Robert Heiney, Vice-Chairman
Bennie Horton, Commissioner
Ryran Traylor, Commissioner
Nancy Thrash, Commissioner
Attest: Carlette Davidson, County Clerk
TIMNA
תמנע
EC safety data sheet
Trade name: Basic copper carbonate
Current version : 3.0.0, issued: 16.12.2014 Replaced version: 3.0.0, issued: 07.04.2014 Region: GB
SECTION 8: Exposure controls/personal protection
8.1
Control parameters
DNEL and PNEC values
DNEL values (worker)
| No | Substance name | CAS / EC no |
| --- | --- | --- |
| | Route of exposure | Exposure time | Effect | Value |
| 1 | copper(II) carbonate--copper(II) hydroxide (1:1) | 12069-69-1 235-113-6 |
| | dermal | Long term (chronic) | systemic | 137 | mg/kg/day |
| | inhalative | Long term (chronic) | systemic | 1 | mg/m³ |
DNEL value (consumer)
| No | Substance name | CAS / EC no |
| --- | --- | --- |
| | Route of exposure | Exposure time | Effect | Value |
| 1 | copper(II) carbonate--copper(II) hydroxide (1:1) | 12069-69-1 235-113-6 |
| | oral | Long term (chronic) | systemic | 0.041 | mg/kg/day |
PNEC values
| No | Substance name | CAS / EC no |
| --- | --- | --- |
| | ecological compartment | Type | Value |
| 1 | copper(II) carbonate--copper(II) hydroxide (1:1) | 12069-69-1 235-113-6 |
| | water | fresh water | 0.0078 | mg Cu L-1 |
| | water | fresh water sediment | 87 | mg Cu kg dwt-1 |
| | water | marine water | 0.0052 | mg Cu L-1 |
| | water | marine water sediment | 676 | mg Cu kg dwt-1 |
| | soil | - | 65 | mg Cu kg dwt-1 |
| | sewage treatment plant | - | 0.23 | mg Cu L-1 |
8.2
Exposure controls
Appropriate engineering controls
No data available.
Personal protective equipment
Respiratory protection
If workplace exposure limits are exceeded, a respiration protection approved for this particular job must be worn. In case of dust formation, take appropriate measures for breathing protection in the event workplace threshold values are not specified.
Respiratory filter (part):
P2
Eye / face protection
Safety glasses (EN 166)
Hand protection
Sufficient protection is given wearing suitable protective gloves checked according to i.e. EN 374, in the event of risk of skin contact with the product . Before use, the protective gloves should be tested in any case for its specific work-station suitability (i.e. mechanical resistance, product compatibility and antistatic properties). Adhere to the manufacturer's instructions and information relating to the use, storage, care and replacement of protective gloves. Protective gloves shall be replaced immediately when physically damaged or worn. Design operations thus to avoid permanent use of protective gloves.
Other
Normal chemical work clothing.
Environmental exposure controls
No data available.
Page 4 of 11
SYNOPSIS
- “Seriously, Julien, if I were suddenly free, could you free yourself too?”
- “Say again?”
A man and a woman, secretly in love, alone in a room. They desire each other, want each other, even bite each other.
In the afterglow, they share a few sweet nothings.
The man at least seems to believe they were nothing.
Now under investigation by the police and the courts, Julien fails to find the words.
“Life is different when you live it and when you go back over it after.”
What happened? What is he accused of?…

YOUR GOAL: Copy every line of the records, leaving nothing out.

EXERCISE RESPONSE:
Robert Heiney, Vice-Chairman
Bennie Horton, Commissioner
Ryran Traylor, Commissioner
Nancy Thrash, Commissioner
Attest: Carlette Davidson, County Clerk
TIMNA
תמנע
EC safety data sheet
Trade name: Basic copper carbonate
Current version : 3.0.0, issued: 16.12.2014 Replaced version: 3.0.0, issued: 07.04.2014 Region: GB
SECTION 8: Exposure controls/personal protection
8.1
Control parameters
DNEL and PNEC values
DNEL values (worker)
| No | Substance name | CAS / EC no |
| --- | --- | --- |
| | Route of exposure | Exposure time | Effect | Value |
| 1 | copper(II) carbonate--copper(II) hydroxide (1:1) | 12069-69-1 235-113-6 |
| | dermal | Long term (chronic) | systemic | 137 | mg/kg/day |
| | inhalative | Long term (chronic) | systemic | 1 | mg/m³ |
DNEL value (consumer)
| No | Substance name | CAS / EC no |
| --- | --- | --- |
| | Route of exposure | Exposure time | Effect | Value |
| 1 | copper(II) carbonate--copper(II) hydroxide (1:1) | 12069-69-1 235-113-6 |
| | oral | Long term (chronic) | systemic | 0.041 | mg/kg/day |
PNEC values
| No | Substance name | CAS / EC no |
| --- | --- | --- |
| | ecological compartment | Type | Value |
| 1 | copper(II) carbonate--copper(II) hydroxide (1:1) | 12069-69-1 235-113-6 |
| | water | fresh water | 0.0078 | mg Cu L-1 |
| | water | fresh water sediment | 87 | mg Cu kg dwt-1 |
| | water | marine water | 0.0052 | mg Cu L-1 |
| | water | marine water sediment | 676 | mg Cu kg dwt-1 |
| | soil | - | 65 | mg Cu kg dwt-1 |
| | sewage treatment plant | - | 0.23 | mg Cu L-1 |
8.2
Exposure controls
Appropriate engineering controls
No data available.
Personal protective equipment
Respiratory protection
If workplace exposure limits are exceeded, a respiration protection approved for this particular job must be worn. In case of dust formation, take appropriate measures for breathing protection in the event workplace threshold values are not specified.
Respiratory filter (part):
P2
Eye / face protection
Safety glasses (EN 166)
Hand protection
Sufficient protection is given wearing suitable protective gloves checked according to i.e. EN 374, in the event of risk of skin contact with the product . Before use, the protective gloves should be tested in any case for its specific work-station suitability (i.e. mechanical resistance, product compatibility and antistatic properties). Adhere to the manufacturer's instructions and information relating to the use, storage, care and replacement of protective gloves. Protective gloves shall be replaced immediately when physically damaged or worn. Design operations thus to avoid permanent use of protective gloves.
Other
Normal chemical work clothing.
Environmental exposure controls
No data available.
Page 4 of 11
SYNOPSIS
- “Seriously, Julien, if I were suddenly free, could you free yourself too?”
- “Say again?”
A man and a woman, secretly in love, alone in a room. They desire each other, want each other, even bite each other.
In the afterglow, they share a few sweet nothings.
The man at least seems to believe they were nothing.
Now under investigation by the police and the courts, Julien fails to find the words.
“Life is different when you live it and when you go back over it after.”
What happened? What is he accused of?…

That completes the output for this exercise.